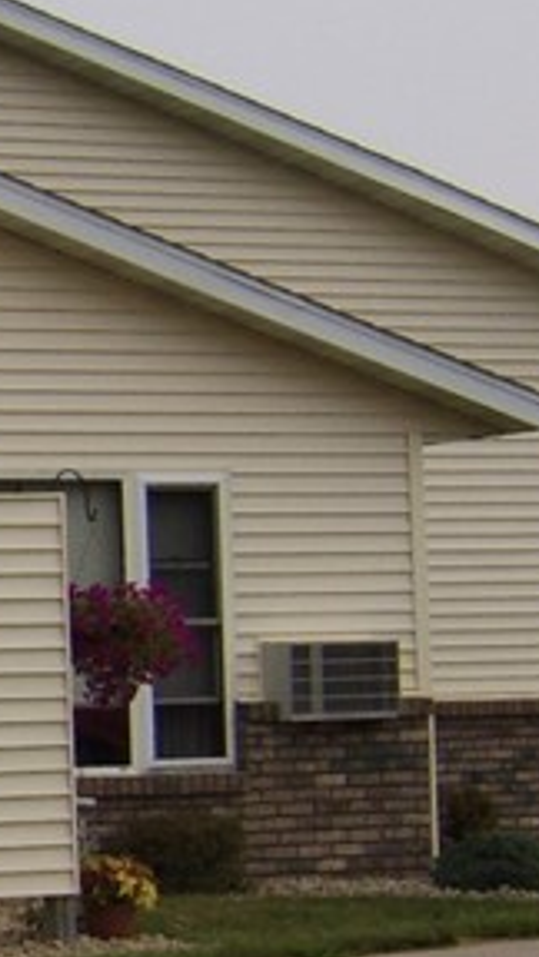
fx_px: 3049
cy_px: 578
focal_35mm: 120
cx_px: -848
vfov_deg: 17.8
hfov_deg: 8.9
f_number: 6.7
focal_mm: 8.13
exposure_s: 1/272
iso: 71
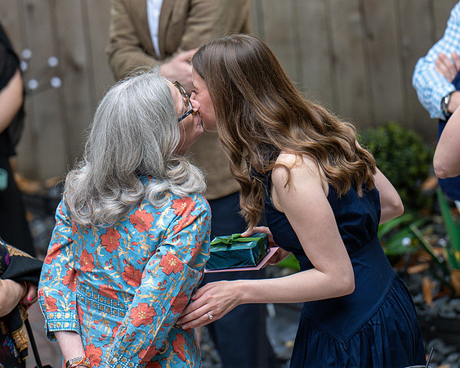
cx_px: 187
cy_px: 138
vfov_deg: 4.3
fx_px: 4939
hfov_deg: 5.3
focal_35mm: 363
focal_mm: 200
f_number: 4
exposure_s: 1/640
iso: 1000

··········

EXERCISE BRIEF | No picture belongs in the copy. Print every entry above exactly as it stands.

ANSWER SECTION |
fx_px: 3049
cy_px: 578
focal_35mm: 120
cx_px: -848
vfov_deg: 17.8
hfov_deg: 8.9
f_number: 6.7
focal_mm: 8.13
exposure_s: 1/272
iso: 71
cx_px: 187
cy_px: 138
vfov_deg: 4.3
fx_px: 4939
hfov_deg: 5.3
focal_35mm: 363
focal_mm: 200
f_number: 4
exposure_s: 1/640
iso: 1000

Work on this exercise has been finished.